Upon his death in 1908, his works hadn’t gained much in the way of international renown, or even international familiarity. Today, however, Machado de Assis is widely recognized in Brazil and around the world as one of the greatest authors ever. Harold Bloom included him on his list of 100 geniuses of literature and even called him the “supreme black literary artist to date” in his book Genius.
However, while he is equally admired in Brazil (all Brazilians know at least some of his work, as he is required reading in schools and his works have been turned into movies, and the area of Rio de Janeiro where he lived is now called “Largo do Machado” in his honor), the race issue is far murkier in Brazil. Despite being an obvious Afro-descendant (even the sepia-toned photos of his time demonstrate this), his race is almost never mentioned in Brazil, and oftentimes the photos of him are even “lightened”. When his race is brought up, he is referred to as “pardo,” or brown, a phrase which is based as much in financial and cultural terms as race (though it is worth mentioning that he would never be considered “black” in Brazil, where such a term is reserved only for the poorest and darkest people, in contrast to the “one-drop” culture of the United States that makes him black to Bloom and all who are familiar with him).

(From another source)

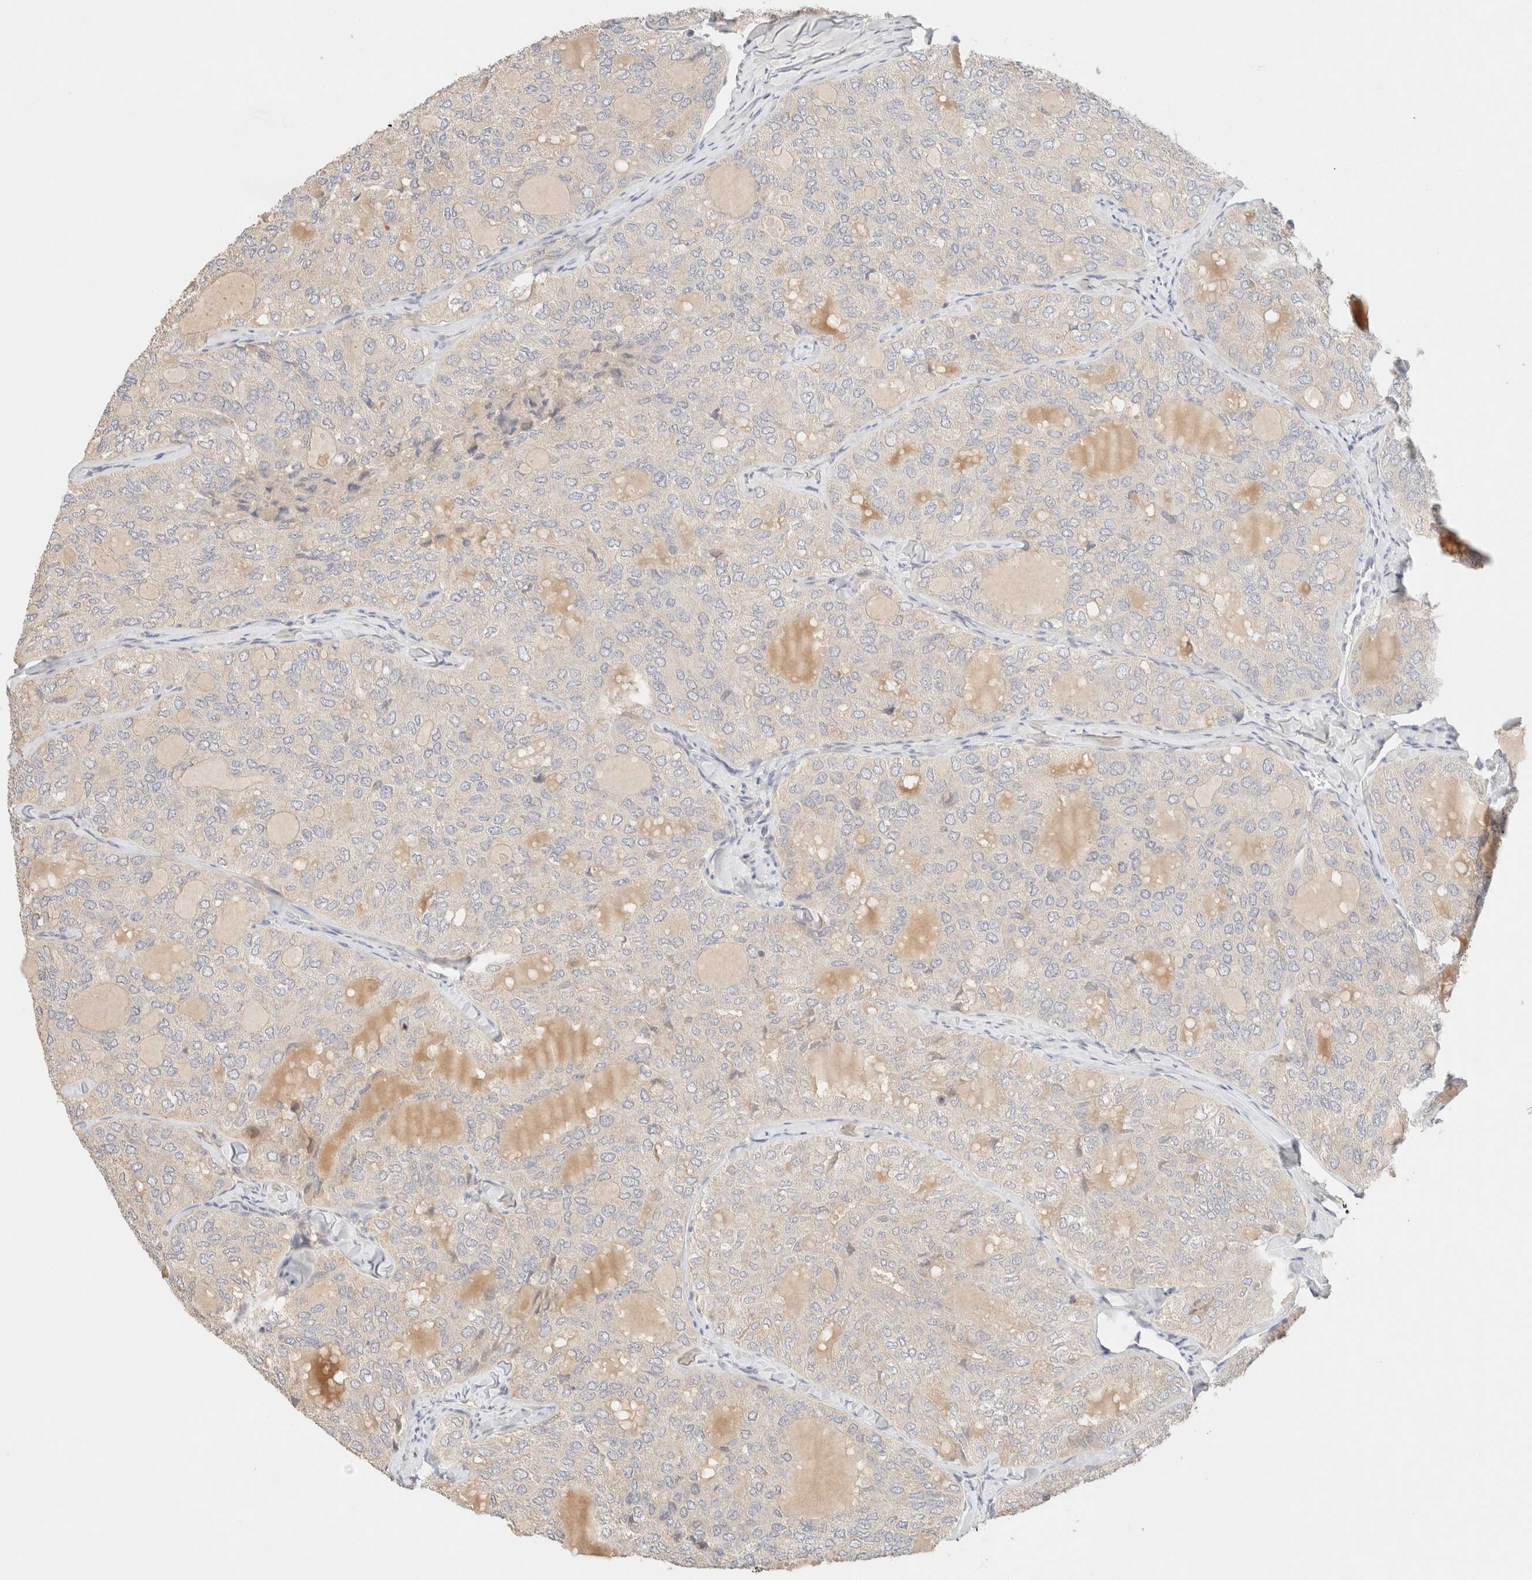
{"staining": {"intensity": "negative", "quantity": "none", "location": "none"}, "tissue": "thyroid cancer", "cell_type": "Tumor cells", "image_type": "cancer", "snomed": [{"axis": "morphology", "description": "Follicular adenoma carcinoma, NOS"}, {"axis": "topography", "description": "Thyroid gland"}], "caption": "Follicular adenoma carcinoma (thyroid) stained for a protein using immunohistochemistry (IHC) displays no staining tumor cells.", "gene": "SARM1", "patient": {"sex": "male", "age": 75}}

Despite this glossing over of the race issue, Machado de Assis is widely respected throughout the world, with figures as diverse as Woody Allen and Carlos Fuentes openly acknowledging his influence on their works. His literary output is well worth of its canonization, and for any interested in reading his works, they are easy to find, and many of them have been translated into English, including Brás Cubas, Memórias de Aires, Quincas Borba (in English, Philosopher or Dog?), Dom Casmurro, and numerous collections of short stories, which are some of the finest of any era and from any country, and which provide a great introduction to his work and his style.
(I originally wrote this post at my previous blogging home.)